Nouveaux contes de Noël
LE KALÉIDOSCOPE
Comme les souvenirs se pressent de la Noël au jour des Rois ! Deux semaines durant, même aux plus sceptiques, l’âme redevient enfantine, et c’est ce qui m’autorise à vous demander, cher lecteur, si vous avez personnellement connu saint Sylvestre.
Car moi je l’ai connu cet illustre saint, aux jours heureux de la jeunesse, quand nous nous en allions par les rues trimballant au bas du dos le classique cartable, à la fois bibliothèque et garde-manger, lequel manié en rond au bout de sa courroie servait aussi de masse d’armes dans les homériques combats qu’on se livrait entre galopins de quartiers rivaux.
Invisible tout le reste du temps, saint Sylvestre — ou celui que nous prenions pour tel — apparaissait régulièrement, venu en ne sait de quel pays, le matin même de sa fête.
Et quelque temps qu’il fît, que la neige tombât à flocons ou que le froid de l’air fît éclater les pierres, nous étions certains, arrivés les premiers sur la place déserte encore où la fontaine coulait sans bruit, le mufle de ses lions ayant des moustaches de glace le long desquelles, silencieusement, l’eau glissait, nous étions certains, dis-je, de trouver un vieux petit homme aux yeux fins, à la barbe drue qui, les pieds dans de gros sabots, des moufles aux mains, et tout le corps emmitouflé à une ample et lourde limousine, était en train de dételer un âne d’une carriole.

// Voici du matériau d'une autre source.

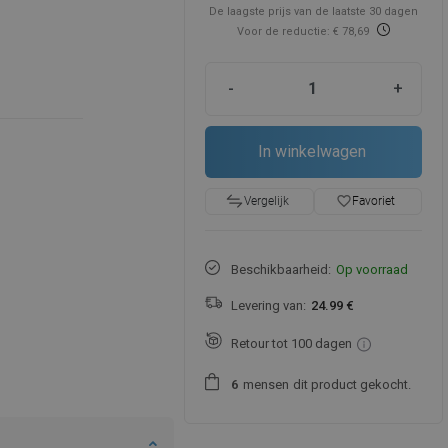
De laagste prijs van de laatste 30 dagen
Voor de reductie: € 78,69
-
+
In winkelwagen
favorite_border
Favoriet
Vergelijk
Beschikbaarheid:
Op voorraad
Levering van:
24.99 €
Retour tot 100 dagen
mensen
dit product gekocht.
6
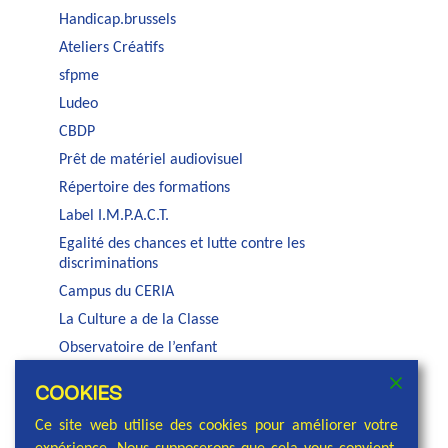
Handicap.brussels
Ateliers Créatifs
sfpme
Ludeo
CBDP
Prêt de matériel audiovisuel
Répertoire des formations
Label I.M.P.A.C.T.
Egalité des chances et lutte contre les
discriminations
Campus du CERIA
La Culture a de la Classe
Observatoire de l’enfant
Auditorium Jacques Brel
COOKIES
Service PSE de la COCOF
Ce site web utilise des cookies pour améliorer votre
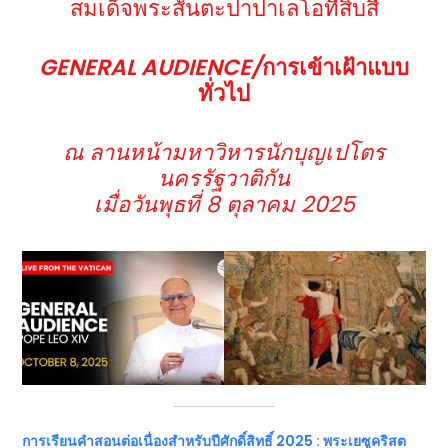
สมเด็จพระสันตะปาปาเลโอที่สิบสี่
GENERAL AUDIENCE/
การเข้าเฝ้าแบบ
ทั่วไป
ณ ลานหน้ามหาวิหารนักบุญเปโตร
นครรัฐวาติกัน
เมื่อวันพุธที่ 8 ตุลาคม 2025
การเรียนคำสอนต่อเนื่องสำหรับปีศักดิ์สิทธิ์
2025 : พระเยซูคริสต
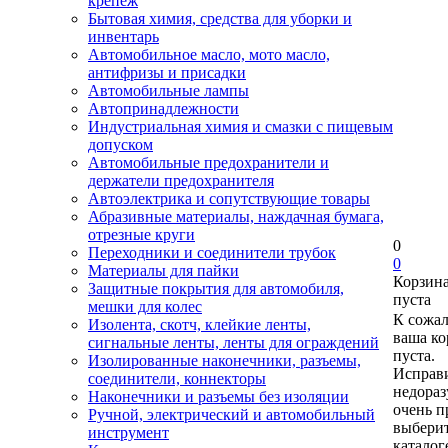
крепеж
Бытовая химия, средства для уборки и
инвентарь
Автомобильное масло, мото масло,
антифризы и присадки
Автомобильные лампы
Автопринадлежности
Индустриальная химия и смазки с пищевым
допуском
Автомобильные предохранители и
держатели предохранителя
Автоэлектрика и сопутствующие товары
Абразивные материалы, наждачная бумага,
отрезные круги
0
Переходники и соединители трубок
0
Материалы для пайки
Корзин
Защитные покрытия для автомобиля,
пуста
мешки для колес
К сожа
Изолента, скотч, клейкие ленты,
ваша ко
сигнальные ленты, ленты для ограждений
пуста.
Изолированные наконечники, разъемы,
Исправи
соединители, коннекторы
недора
Наконечники и разъемы без изоляции
очень п
Ручной, электрический и автомобильный
выберит
инструмент
каталог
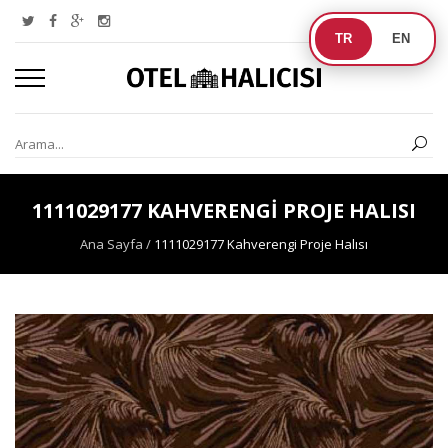
TR
EN
1111029177 KAHVERENGI PROJE HALISI
Ana Sayfa
/
1111029177 Kahverengi Proje Halısı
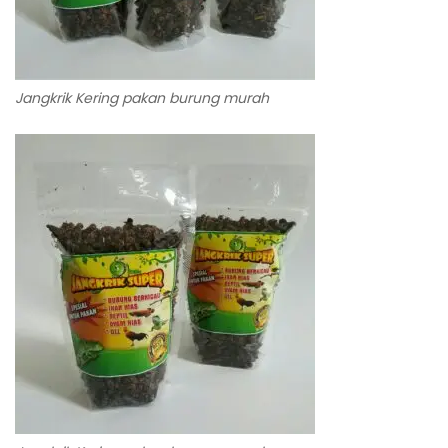
Jangkrik Kering pakan burung murah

L’âne dételé, la carriole mise en équilibre sur la fourche de sa chambrière, notre homme extrayait successivement deux bancs de tréteaux, des planches, des piquets, une toile à voile ; puis, s’étant improvisé ainsi une manière de boutique, il étalait en bel ordre, avec un soin minutieux, toutes sortes de jouets qui, par leurs formes barbares et leurs violentes colorations, mettaient d’abord nos yeux en joie.

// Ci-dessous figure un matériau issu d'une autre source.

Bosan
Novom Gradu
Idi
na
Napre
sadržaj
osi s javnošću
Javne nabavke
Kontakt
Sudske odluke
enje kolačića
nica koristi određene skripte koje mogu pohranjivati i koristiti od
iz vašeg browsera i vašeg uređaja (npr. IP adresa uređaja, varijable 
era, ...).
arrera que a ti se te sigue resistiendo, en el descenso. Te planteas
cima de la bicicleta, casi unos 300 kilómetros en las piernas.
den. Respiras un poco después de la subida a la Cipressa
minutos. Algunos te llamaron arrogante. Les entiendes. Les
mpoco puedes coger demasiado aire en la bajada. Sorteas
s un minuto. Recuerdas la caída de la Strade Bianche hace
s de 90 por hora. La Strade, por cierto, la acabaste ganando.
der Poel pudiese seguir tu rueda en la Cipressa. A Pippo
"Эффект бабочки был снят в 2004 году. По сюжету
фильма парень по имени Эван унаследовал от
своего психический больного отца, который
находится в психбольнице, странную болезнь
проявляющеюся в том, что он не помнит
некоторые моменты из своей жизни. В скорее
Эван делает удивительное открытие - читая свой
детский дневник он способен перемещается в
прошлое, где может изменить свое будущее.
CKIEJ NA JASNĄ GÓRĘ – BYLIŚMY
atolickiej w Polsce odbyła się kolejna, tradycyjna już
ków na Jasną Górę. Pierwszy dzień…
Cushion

Il y avait là des chevaux bleus pareils à celui dont Émile Pouvillon a raconté l’attendrissante histoire ; il y avait de ces violons rouges que ne dédaigna pas de célébrer le très grand écrivain qui s’appelle Théodore de Banville ; il y avait des poupées en carton, troncs informes, sans jambes ni bras, mais au sein desquelles un pois sec remue, symbolisant l’âme et la vie d’une façon suffisamment significative pour l’imagination toute neuve de jeunes cerveaux ; il y avait la grenouille que fait sauter une corde à violon tordue en ressort de baliste ; les forgerons battant l’enclume avec la raideur hiératique de dieux cabires ; et des tambours et des trompettes et des moulins à vent primitifs, le tout frais verni, poissant aux doigts, répandant une bonne odeur de bois blanc et de térébenthine.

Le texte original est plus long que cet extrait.